• _Information provided_:
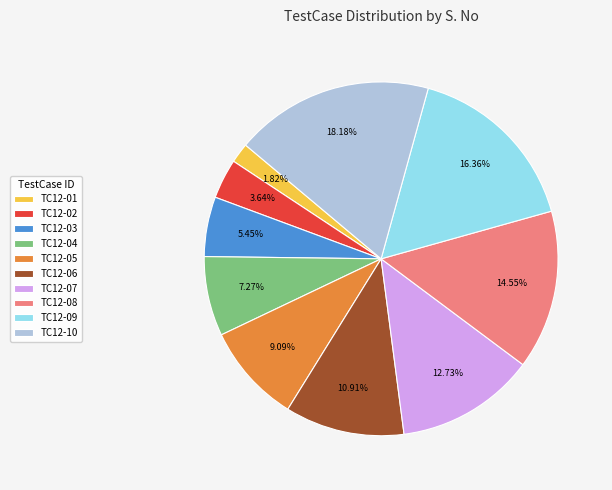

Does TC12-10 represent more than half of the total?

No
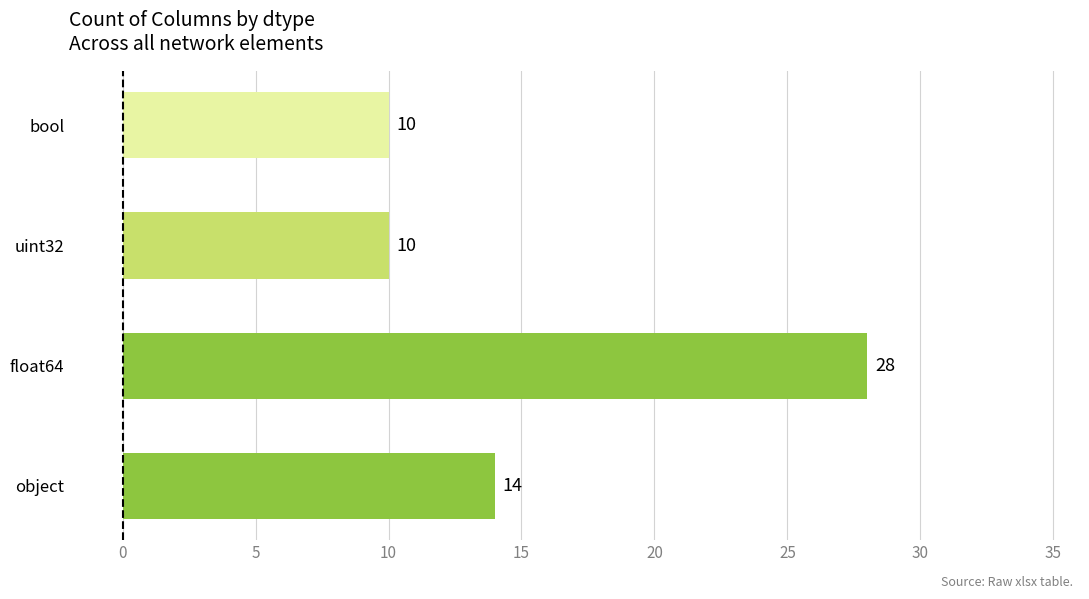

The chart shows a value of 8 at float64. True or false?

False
...
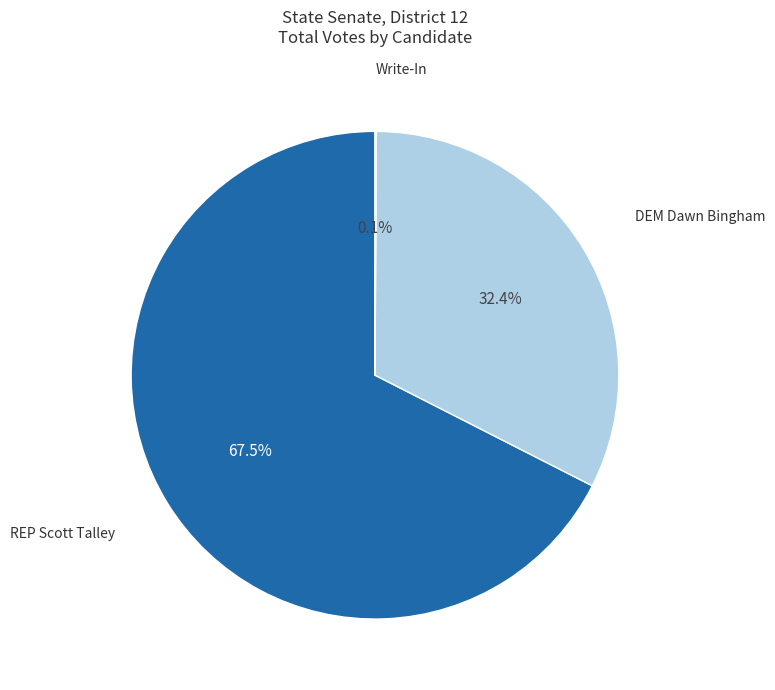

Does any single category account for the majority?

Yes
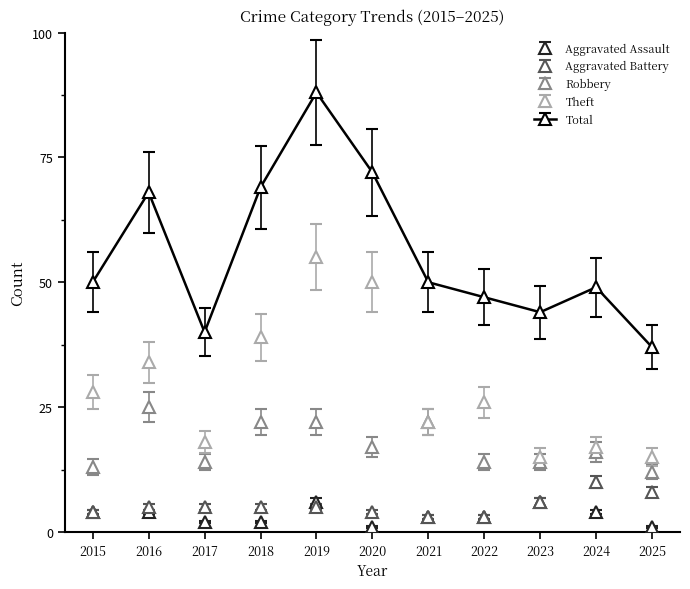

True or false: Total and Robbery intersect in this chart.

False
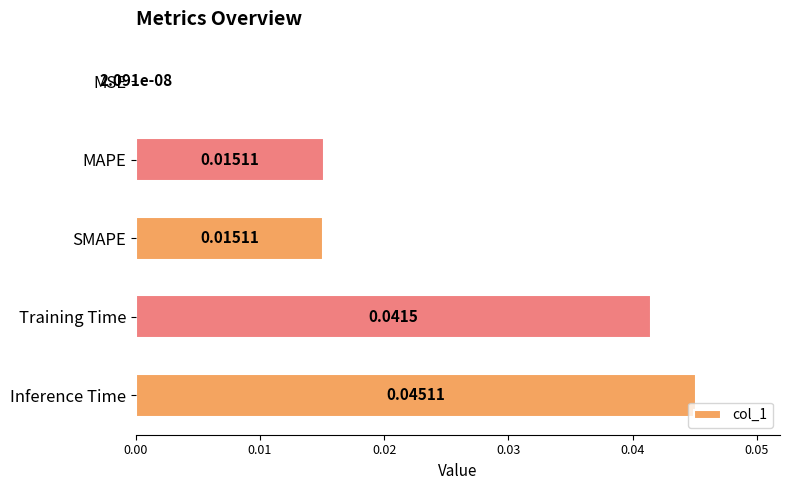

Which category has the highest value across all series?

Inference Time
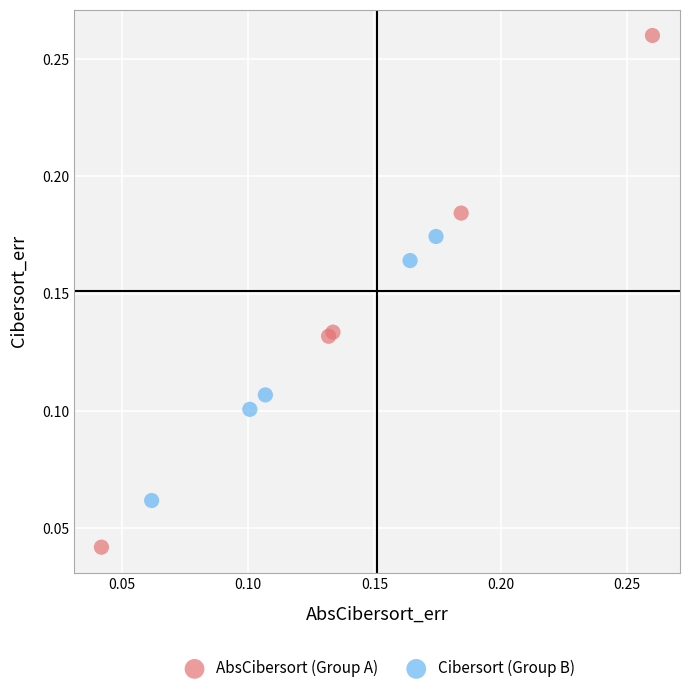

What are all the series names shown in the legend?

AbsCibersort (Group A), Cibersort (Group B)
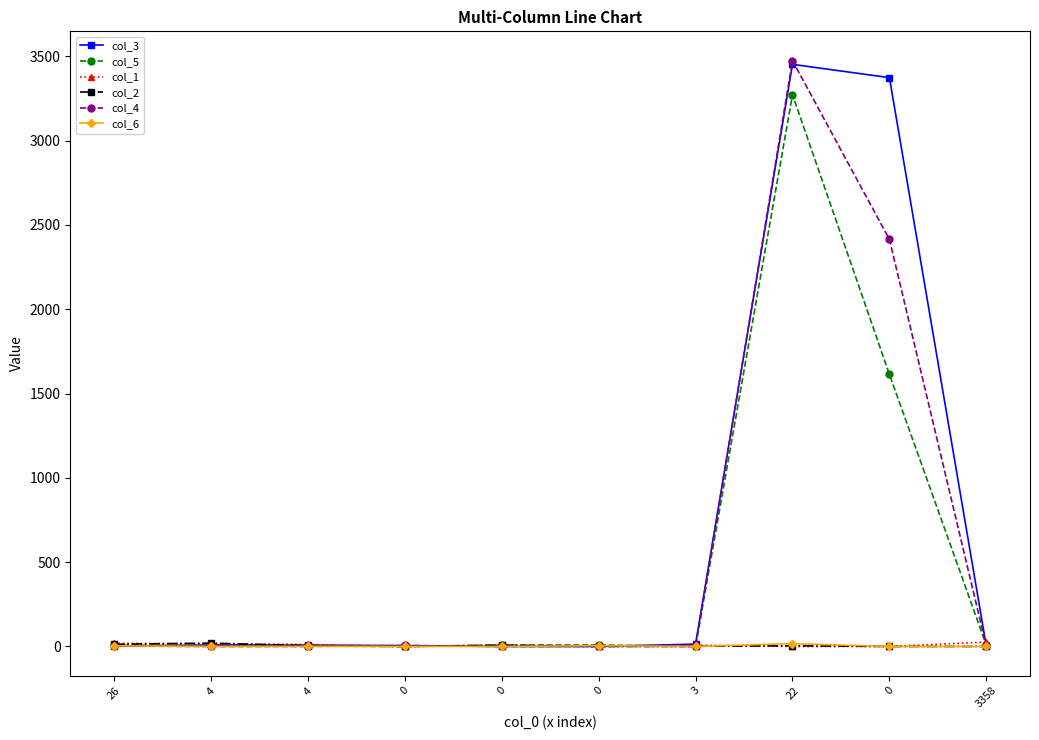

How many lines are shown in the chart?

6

• _What the task asks_: State how many lines in the rows above contain the string "True", treating uppercase and lowercase as different, and reply with the number alone.

• _Written answer_: 2